O que diz o responsável pela publicação: O Comprova buscou contato com a pessoa responsável pela publicação através de mensagem direta via Facebook, mas não obteve resposta até a publicação desta verificação.

O que podemos aprender com esta verificação: O vídeo dá a entender que houve a criação de uma nova lei, que poderia prejudicar motoristas, mas não houve mudanças recentes na lei. Misturar fatos verídicos e informações inventadas é uma prática comum de perfis que costumam disseminar desinformação. Nessas publicações, também é comum que sejam citados altos valores, associados a supostas políticas do governo que prejudicam a população. Ao se deparar com conteúdos deste tipo, consulte os órgãos oficiais e veículos de imprensa de sua confiança.
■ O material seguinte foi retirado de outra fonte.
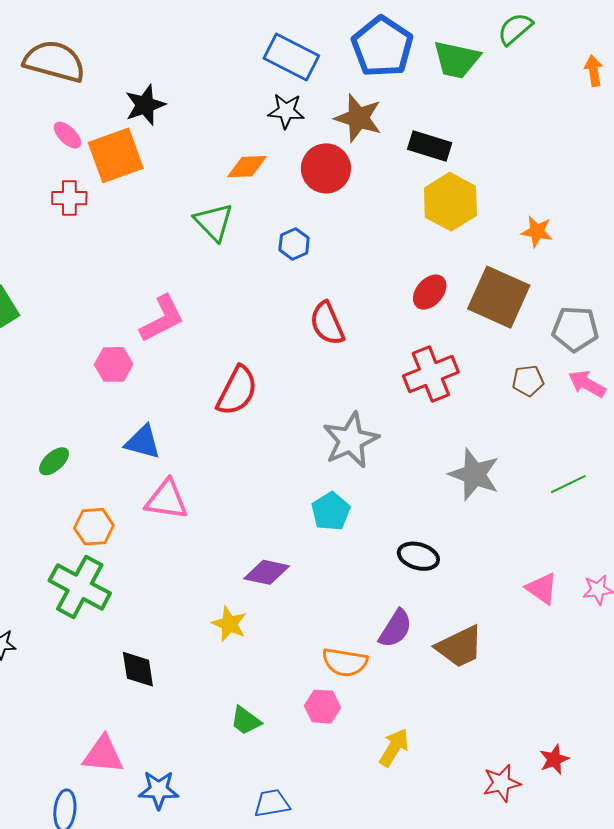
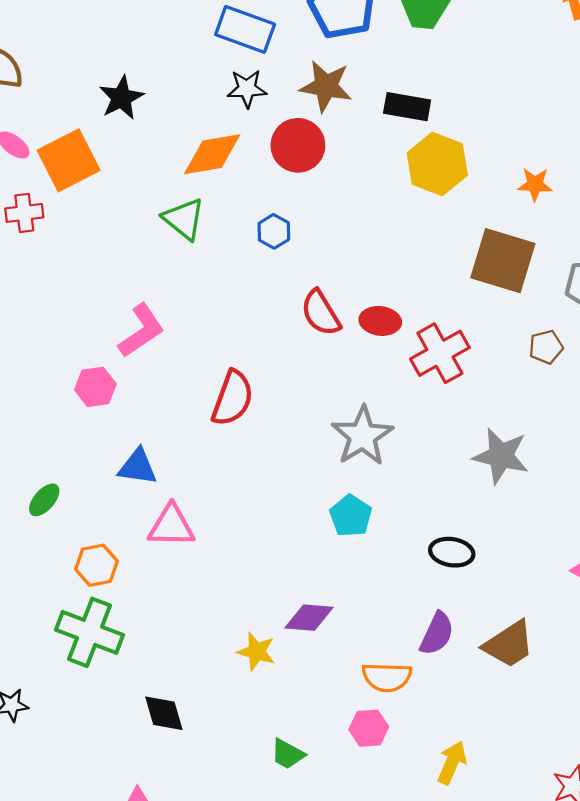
black star: (145, 105) -> (121, 98), moved
orange diamond: (247, 167) -> (212, 154), size x1.4
red ellipse: (430, 292) -> (380, 321), moved, turned 63
purple diamond: (267, 572) -> (309, 618), moved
Por que investigamos: O Comprova monitora conteúdos suspeitos publicados em redes sociais e aplicativos de mensagem sobre políticas públicas e eleições no âmbito federal e abre investigações para aquelas publicações que obtiveram maior alcance e engajamento. Você também pode sugerir verificações pelo WhatsApp +55 11 97045-4984.

Outras checagens sobre o tema: O Estadão Verifica também realizou checagem sobre o mesmo vídeo investigado aqui. O Comprova já verificou outros conteúdos relativos a pagamentos de pensões e auxílios pelo INSS. Já mostramos que o auxílio-reclusão é garantido por lei desde 1960 e seu valor é equiparado ao salário mínimo e que é enganoso que Paulo Guedes anunciou redução em aposentadorias e outros benefícios do INSS.